The rationale behind the K-12 CS education reform movement—which includes learning CT and CS—is based on several key arguments: CT represents fundamental knowledge and skill needed to participate in our technology-enhanced society (Margolis et al., 2008); there are numerous jobs in computing and related fields projected in the future (Bureau of Labor Statistics, 2018); to learn CT is to learn important competencies that can be applied across domains (ISTE, 2016); and CT knowledge is necessary to solve today’s grand challenges (Code.org, CSTA, & ECEP, 2019; National Science Foundation, n.d.). Furthermore, parents want their children to learn CS (Google & Gallup, 2015), an important indicator of its value in the realm of public opinion.
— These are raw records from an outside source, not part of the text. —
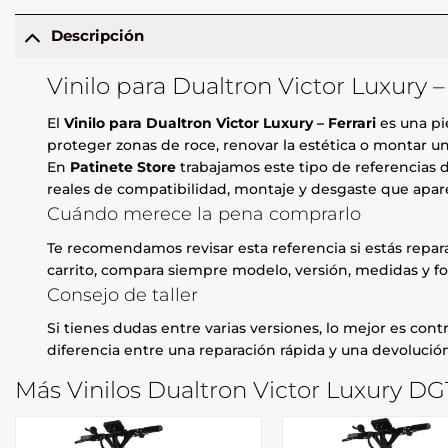
Descripción
Vinilo para Dualtron Victor Luxury –
El
Vinilo para Dualtron Victor Luxury – Ferrari
es una pi
proteger zonas de roce, renovar la estética o montar u
En
Patinete Store
trabajamos este tipo de referencias d
reales de compatibilidad, montaje y desgaste que apare
Cuándo merece la pena comprarlo
Te recomendamos revisar esta referencia si estás repa
carrito, compara siempre modelo, versión, medidas y fo
Consejo de taller
Si tienes dudas entre varias versiones, lo mejor es contr
diferencia entre una reparación rápida y una devolución
Más Vinilos Dualtron Victor Luxury DG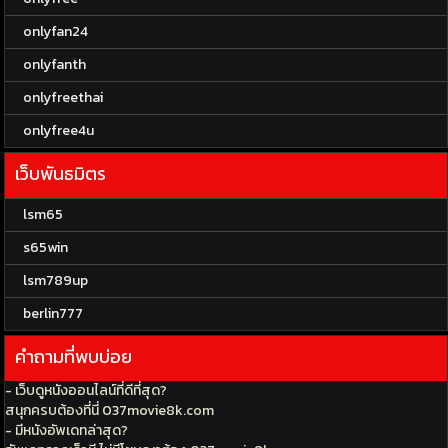
onlyfan24
onlyfanth
onlyfreethai
onlyfree4u
เว็บพันธมิตร
lsm65
s65win
lsm789up
berlin777
คำถามที่พบบ่อย
- เว็บดูหนังออนไลน์ที่ดีที่สุด?
สนุกครบต้องที่นี่ 037movie8k.com
- มีหนังอัพเดทล่าสุด?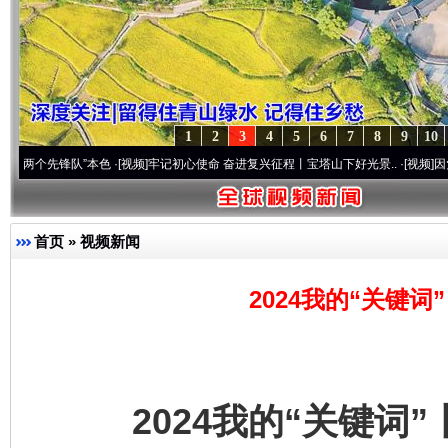
1
2
3
4
5
6
7
8
9
10
锋队”本色
·[视频]
牢记初心使命 奋进复兴征程丨宝塔山下好光景..
·[视频]
因党而生 为党
首页
»
视频新闻
2024我的“关键
2024我的“关键词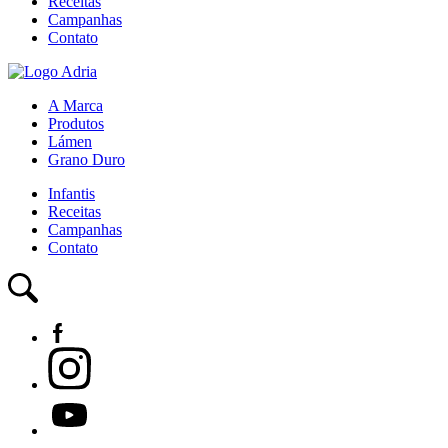
Receitas
Campanhas
Contato
A Marca
Produtos
Lámen
Grano Duro
Infantis
Receitas
Campanhas
Contato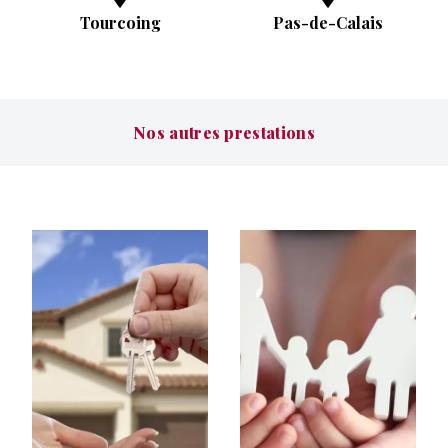
Tourcoing
Pas-de-Calais
Nos autres prestations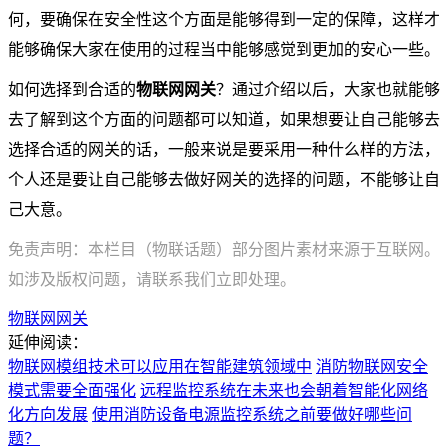
何，要确保在安全性这个方面是能够得到一定的保障，这样才
能够确保大家在使用的过程当中能够感觉到更加的安心一些。
如何选择到合适的
物联网网关
？通过介绍以后，大家也就能够
去了解到这个方面的问题都可以知道，如果想要让自己能够去
选择合适的网关的话，一般来说是要采用一种什么样的方法，
个人还是要让自己能够去做好网关的选择的问题，不能够让自
己大意。
免责声明：本栏目（物联话题）部分图片素材来源于互联网。
如涉及版权问题，请联系我们立即处理。
物联网网关
延伸阅读：
物联网模组技术可以应用在智能建筑领域中
消防物联网安全
模式需要全面强化
远程监控系统在未来也会朝着智能化网络
化方向发展
使用消防设备电源监控系统之前要做好哪些问
题？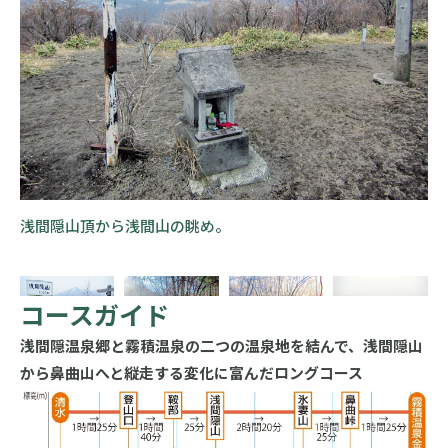
浅間隠山頂から浅間山の眺め。
コースガイド
浅間隠温泉郷と霧積温泉の二つの温泉地を結んで、浅間隠山
から鼻曲山へと縦走する変化に富んだロングコース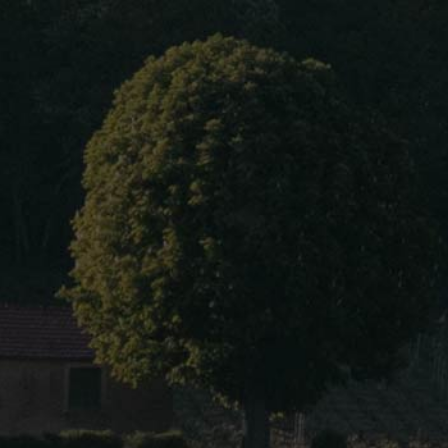
Accueil
À propos
oine
une Bio
ous Aimé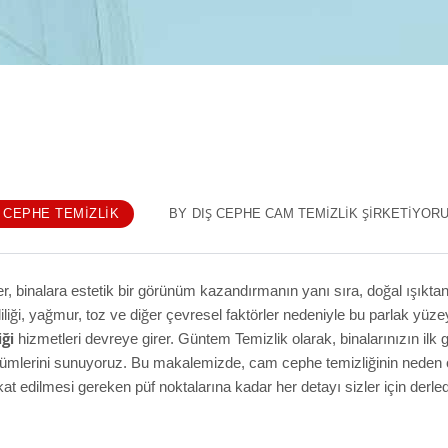
Ş CEPHE TEMIZLIK
BY
DIŞ CEPHE CAM TEMIZLIK ŞIRKETI
YORU
 binalara estetik bir görünüm kazandırmanın yanı sıra, doğal ışıkta
i, yağmur, toz ve diğer çevresel faktörler nedeniyle bu parlak yüze
ği
hizmetleri devreye girer. Güntem Temizlik olarak, binalarınızın ilk
mlerini sunuyoruz. Bu makalemizde, cam cephe temizliğinin neden 
 edilmesi gereken püf noktalarına kadar her detayı sizler için derled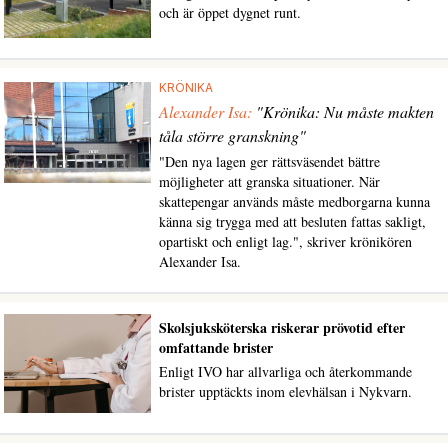
och är öppet dygnet runt.
KRÖNIKA
Alexander Isa:
"Krönika: Nu måste makten
tåla större granskning"
"Den nya lagen ger rättsväsendet bättre
möjligheter att granska situationer. När
skattepengar används måste medborgarna kunna
känna sig trygga med att besluten fattas sakligt,
opartiskt och enligt lag.", skriver krönikören
Alexander Isa.
Skolsjuksköterska riskerar prövotid efter
omfattande brister
Enligt IVO har allvarliga och återkommande
brister upptäckts inom elevhälsan i Nykvarn.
In 2016, ISTE updated its Standards for Students that describe what every K-12 student should know and be able to do with technology. In this update, it added “computational thinker” as one of the seven roles K-12 students should be able to assume. Students that are computational thinkers “[develop] and [employ] strategies for understanding and solving problems in ways that leverage the power of technological methods to develop and test solutions” (ISTE, 2016). Sub-elements of this standard include defining problems; thinking algorithmically; collecting, analyzing, and representing data; developing models to understand complexity; and creating and testing automated solutions (ISTE, 2016). The ISTE standards have been widely adopted by state boards of education, including in the state of Georgia, the context for the Leading CT course. The ISTE standards update has implications for pre-service and in-service teacher educators: across all subjects that candidates will teach in K-12 contexts, teacher education curricula need to address developing candidates’ CT knowledge and skill so they, in turn, can develop students’ CT knowledge across curricula, from elementary through high school.
Key Terms in this Chapter
Students: “Student” is used to denote K-12 students. (An exception to this occurs when the paper discusses “graduate students,” which denotes the adult in-service teachers and school librarians who participated in the course described in this chapter.)
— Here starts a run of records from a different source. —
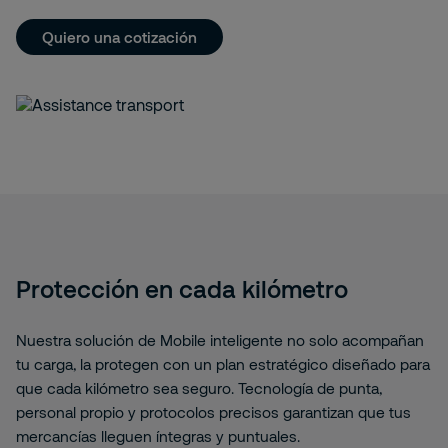
Quiero una cotización
Protección en cada kilómetro
Nuestra solución de Mobile inteligente no solo acompañan
tu carga, la protegen con un plan estratégico diseñado para
que cada kilómetro sea seguro. Tecnología de punta,
personal propio y protocolos precisos garantizan que tus
mercancías lleguen íntegras y puntuales.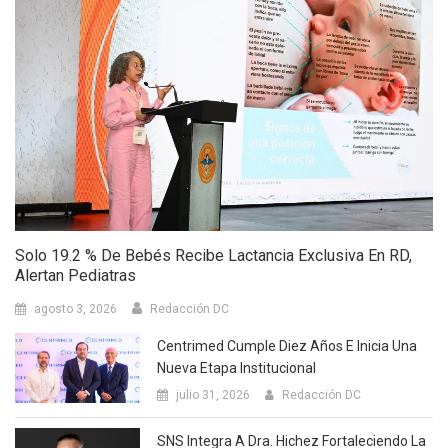
Solo 19.2 % De Bebés Recibe Lactancia Exclusiva En RD,
Alertan Pediatras
agosto 3, 2026
Redacción DC
Centrimed Cumple Diez Años E Inicia Una
Nueva Etapa Institucional
julio 31, 2026
Redacción DC
SNS Integra A Dra. Hichez Fortaleciendo La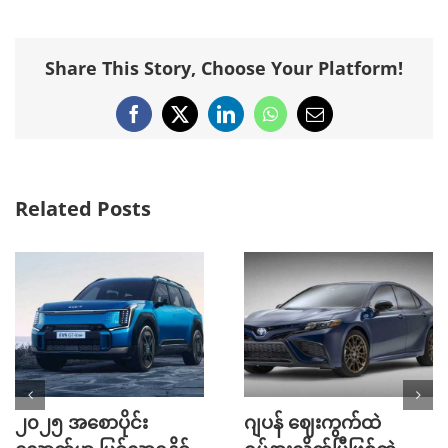
Share This Story, Choose Your Platform!
Facebook
X
LinkedIn
WhatsApp
Email
Related Posts
၂၀၂၅ အစောပိုင်း
ဂျပန် ဈေးကွက်ထဲ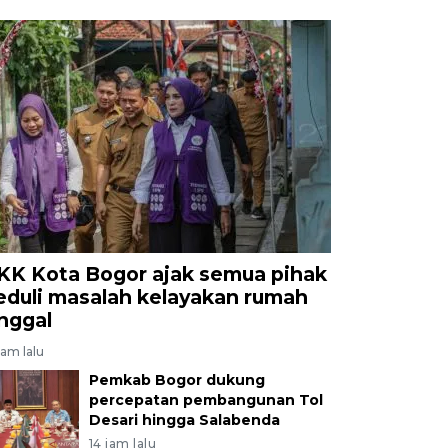
KK Kota Bogor ajak semua pihak
eduli masalah kelayakan rumah
inggal
jam lalu
Pemkab Bogor dukung
percepatan pembangunan Tol
Desari hingga Salabenda
14 jam lalu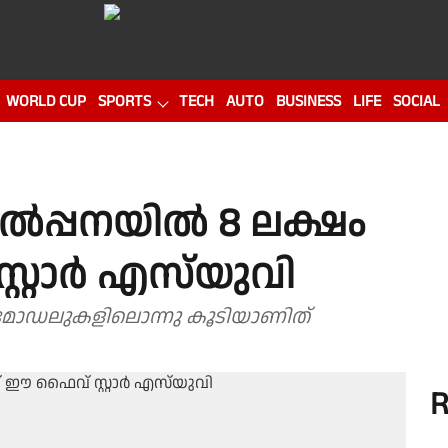
WORLD CUP
SPORTS
TECH
AUTO
BUSINESS
LIFE
SOCIAL
വിൽപ്പനയിൽ 8 ലക്ഷം
റ്റാർ എസ്‌യുവി
 മോഡലുകളിലൊന്നു കൂടിയാണിത്
R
Learners: “Learner” denotes the graduate students who took the course Leading CT. This is distinct from the term “student.”
Computer Science: Computer science (CS) is “The study of computers and algorithmic processes, including their principles, their hardware and software designs, their implementation, and their impact on society” (Tucker et al., 2006, p. 6).
Instructional Problems: Performance problems for which instruction is determined to be a solution ( Morrison et al., 2013 ).
Computational Thinking: Computational thinking (CT) is a problem-solving process that includes the following characteristics: formulating problems in a way that enables us to use a computer and other tools to help solve them; logically organizing and analyzing data; representing data through abstractions such as models and simulations; automating solutions through algorithmic thinking; Identifying, analyzing, and implementing possible solutions with the goal of achieving the most efficient and effective combination of steps and resources; and generalizing and transferring this problem solving process to a wide variety of problems (ISTE, CSTA, 2011).
Computational practices: From the AP CS Principles curriculum, there are six computational practices: Connecting Computing, Creating Computational Artifacts, Abstracting, Analyzing Problems and Artifacts, Communicating, and Collaborating ( College Board, 2017 , pp. 9-10).
Computer Literacy: Computer literacy is “the knowledge and ability to use computers and existing technologies or applications efficiently” (LeadCS.org, 2015).